Matt Breida (RB – NYG)
No. 406 overall | RB116

Sometimes a player we haven’t seen in a while slips through the cracks and finds himself in a nice situation. Breida was tossed in the trash after getting used up in the San Francisco running back meat grinder. He was mired in a muddy mess in Miami, then didn’t fit the bill in Buffalo. He has resurfaced as the backup to Saquon Barkley for the Giants. Let’s just say Saquon hasn’t been a model for exemplary health lately. Breida is joined in the New York rotation by only Gary Brightwell and Antonio Williams, neither of whom figures to be more than special teams enforcement.

It is interesting to note that Breida made enough of a positive impression in his time in Buffalo last season to latch on with the Schoen/Daboll regime in the Meadowlands. He has excellent speed and lateral agility with sure hands and good intangibles. The only question mark has been health. Nevertheless, a little bit of fortune and opportunity could mean a nice two-year jaunt for Breida’s production, especially since the club has not made any moves to threaten his prospects for 2022.

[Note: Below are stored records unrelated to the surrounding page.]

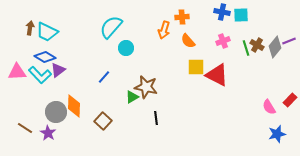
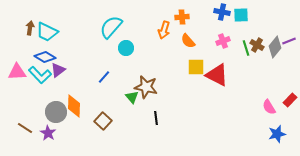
green triangle: rotated 40 degrees counterclockwise
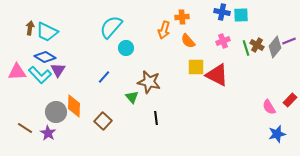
purple triangle: rotated 21 degrees counterclockwise
brown star: moved 3 px right, 5 px up
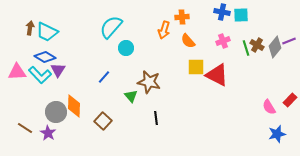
green triangle: moved 1 px left, 1 px up
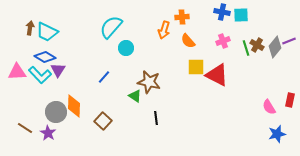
green triangle: moved 4 px right; rotated 16 degrees counterclockwise
red rectangle: rotated 32 degrees counterclockwise
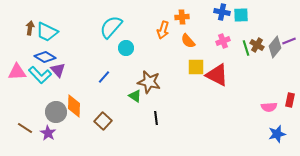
orange arrow: moved 1 px left
purple triangle: rotated 14 degrees counterclockwise
pink semicircle: rotated 63 degrees counterclockwise
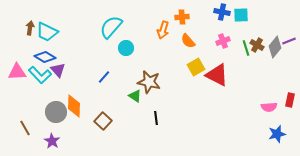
yellow square: rotated 30 degrees counterclockwise
brown line: rotated 28 degrees clockwise
purple star: moved 4 px right, 8 px down
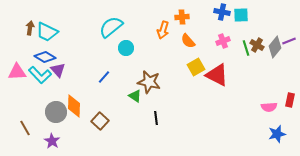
cyan semicircle: rotated 10 degrees clockwise
brown square: moved 3 px left
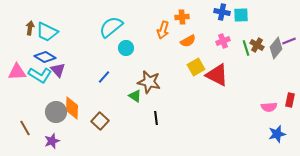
orange semicircle: rotated 77 degrees counterclockwise
gray diamond: moved 1 px right, 1 px down
cyan L-shape: rotated 15 degrees counterclockwise
orange diamond: moved 2 px left, 2 px down
purple star: rotated 21 degrees clockwise
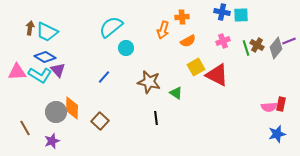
green triangle: moved 41 px right, 3 px up
red rectangle: moved 9 px left, 4 px down
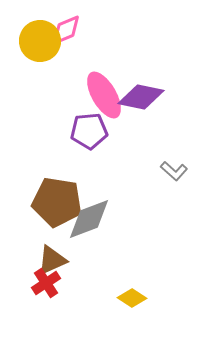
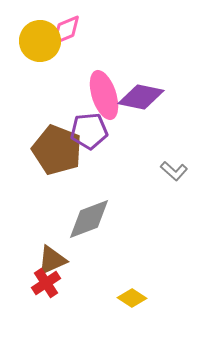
pink ellipse: rotated 12 degrees clockwise
brown pentagon: moved 52 px up; rotated 12 degrees clockwise
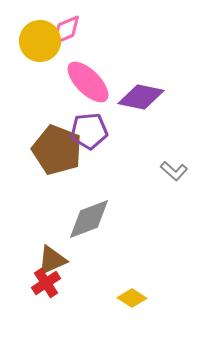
pink ellipse: moved 16 px left, 13 px up; rotated 27 degrees counterclockwise
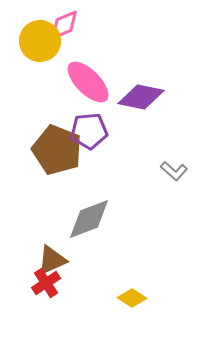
pink diamond: moved 2 px left, 5 px up
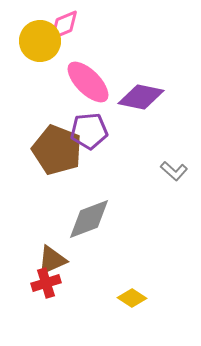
red cross: rotated 16 degrees clockwise
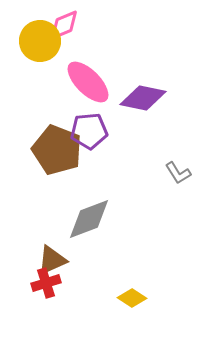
purple diamond: moved 2 px right, 1 px down
gray L-shape: moved 4 px right, 2 px down; rotated 16 degrees clockwise
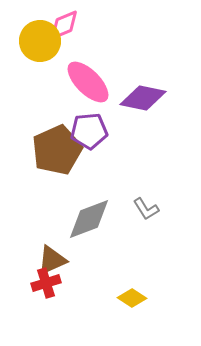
brown pentagon: rotated 27 degrees clockwise
gray L-shape: moved 32 px left, 36 px down
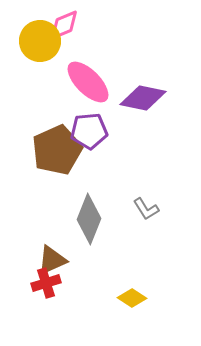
gray diamond: rotated 48 degrees counterclockwise
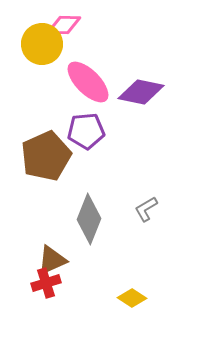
pink diamond: rotated 24 degrees clockwise
yellow circle: moved 2 px right, 3 px down
purple diamond: moved 2 px left, 6 px up
purple pentagon: moved 3 px left
brown pentagon: moved 11 px left, 6 px down
gray L-shape: rotated 92 degrees clockwise
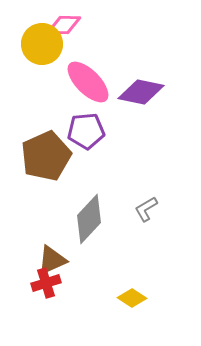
gray diamond: rotated 21 degrees clockwise
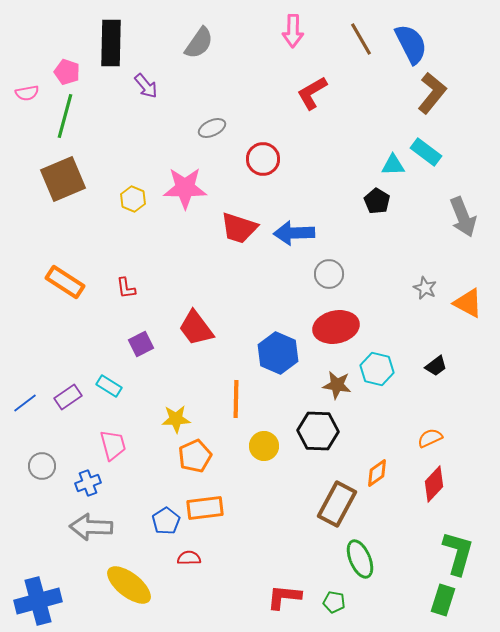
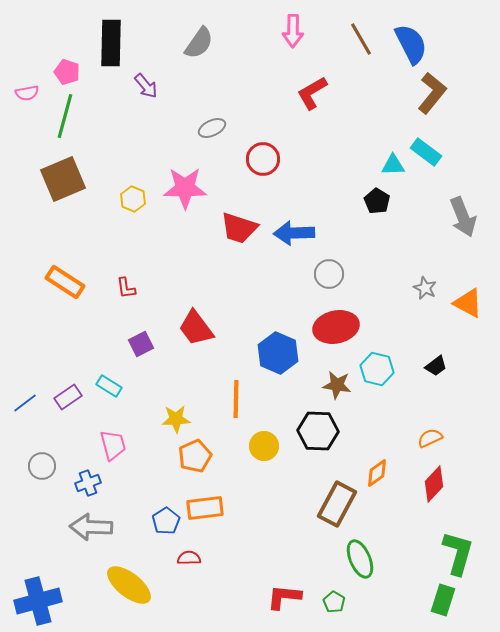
green pentagon at (334, 602): rotated 20 degrees clockwise
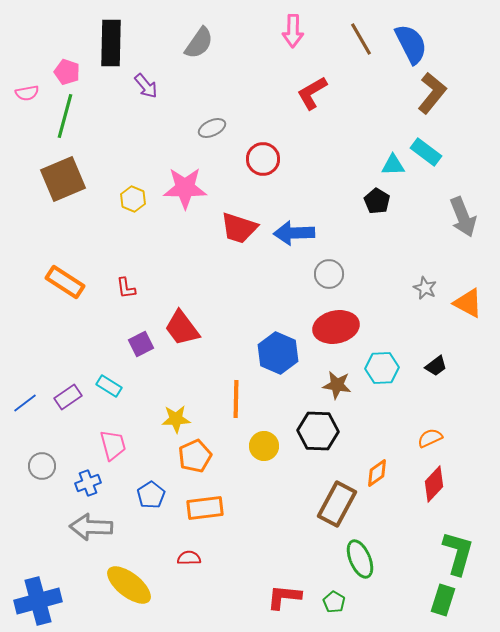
red trapezoid at (196, 328): moved 14 px left
cyan hexagon at (377, 369): moved 5 px right, 1 px up; rotated 16 degrees counterclockwise
blue pentagon at (166, 521): moved 15 px left, 26 px up
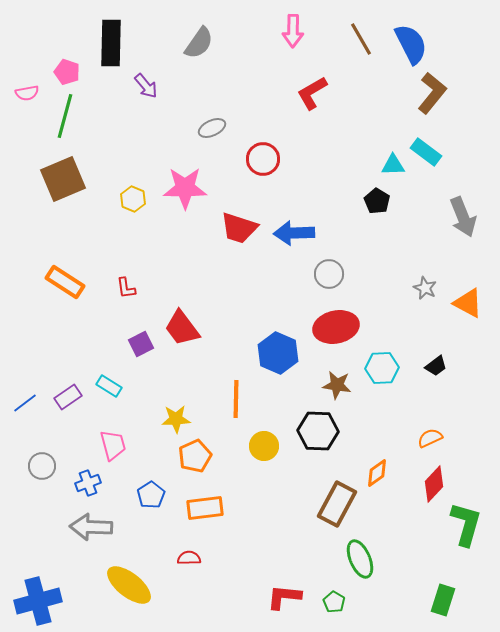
green L-shape at (458, 553): moved 8 px right, 29 px up
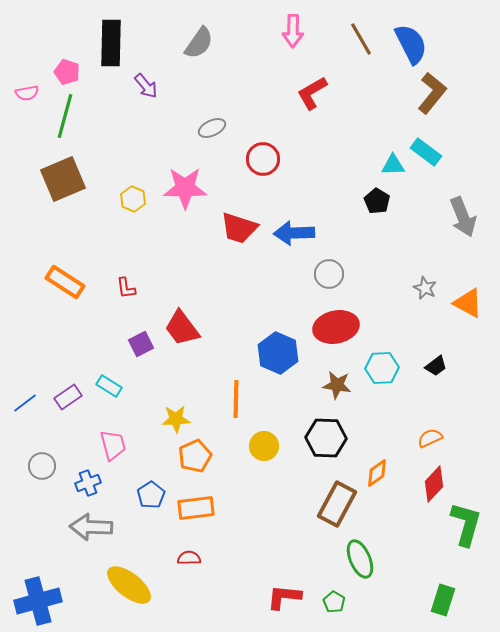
black hexagon at (318, 431): moved 8 px right, 7 px down
orange rectangle at (205, 508): moved 9 px left
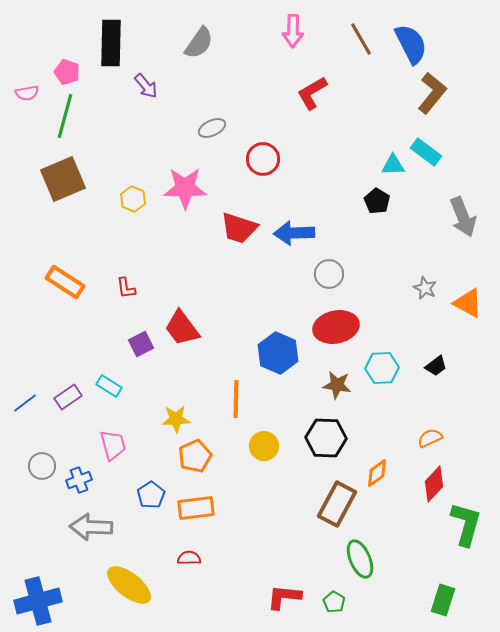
blue cross at (88, 483): moved 9 px left, 3 px up
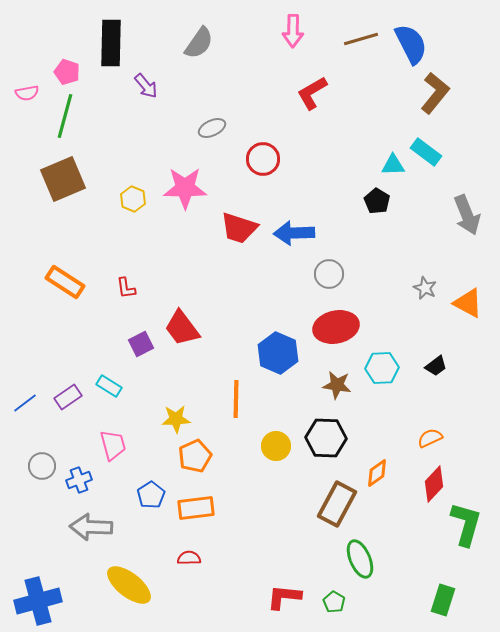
brown line at (361, 39): rotated 76 degrees counterclockwise
brown L-shape at (432, 93): moved 3 px right
gray arrow at (463, 217): moved 4 px right, 2 px up
yellow circle at (264, 446): moved 12 px right
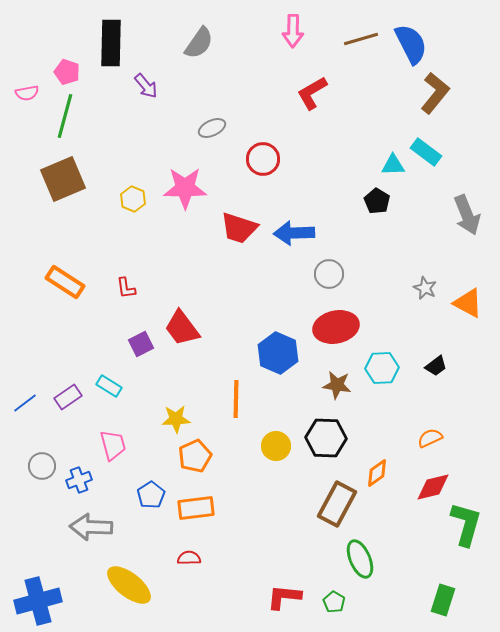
red diamond at (434, 484): moved 1 px left, 3 px down; rotated 33 degrees clockwise
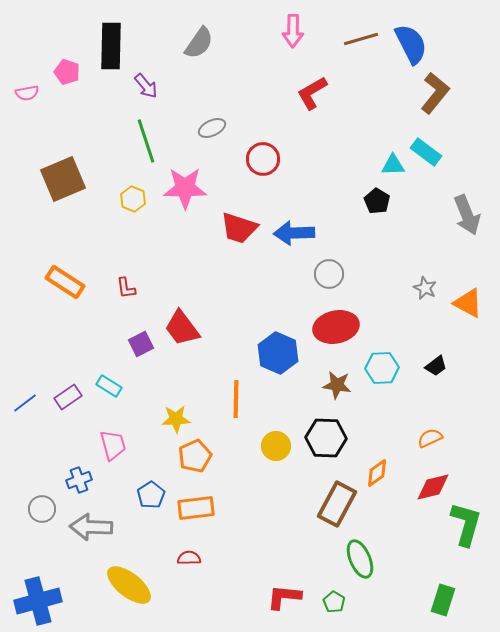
black rectangle at (111, 43): moved 3 px down
green line at (65, 116): moved 81 px right, 25 px down; rotated 33 degrees counterclockwise
gray circle at (42, 466): moved 43 px down
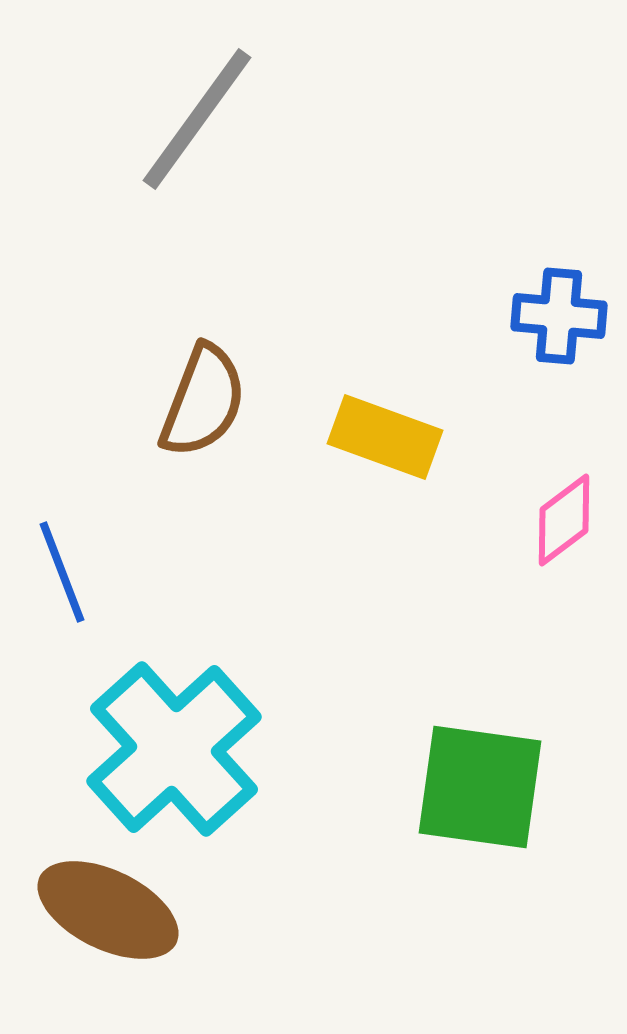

D’Ernest Johnson (RB – CLE)
No. 193 overall | RB62

The punchline to one of the biggest waiver wire jokes in fantasy history is actually a pretty good football player. In October of 2020, an injury to Nick Chubb sent a stampede of FAAB-flushed fantasy fiends rushing to acquire the services of a completely unknown running back undrafted out of USF. I remember that week fondly. I didn’t take Johnson seriously and was floored when he went for 100% FAAB (free agent acquisition budget) in nearly every league.

I didn’t even pay him enough mind to spell his name correctly. Those 9.5 fantasy points on 13 carries, followed by a whole pile of nothing, made me feel like an absolute genius. In 2021, however, the waiver frenzy was tempered when injuries struck the Cleveland backfield again. This time, I landed D’Ernest in a couple of leagues at a bargain. Johnson eclipsed 20 fantasy points three times last season. Going into 2022, the 26-year-old has signed a fresh one-year tender. The kicker here is that Kareem Hunt‘s dead cap hit is very manageable if the Browns wish to move on from him before the season.

Should they let him walk, Johnson becomes immediately valuable at the cool price of free-fifty-free. For a position of significant volatility and scarcity, that kind of transaction can vault a dynasty roster into rarified air.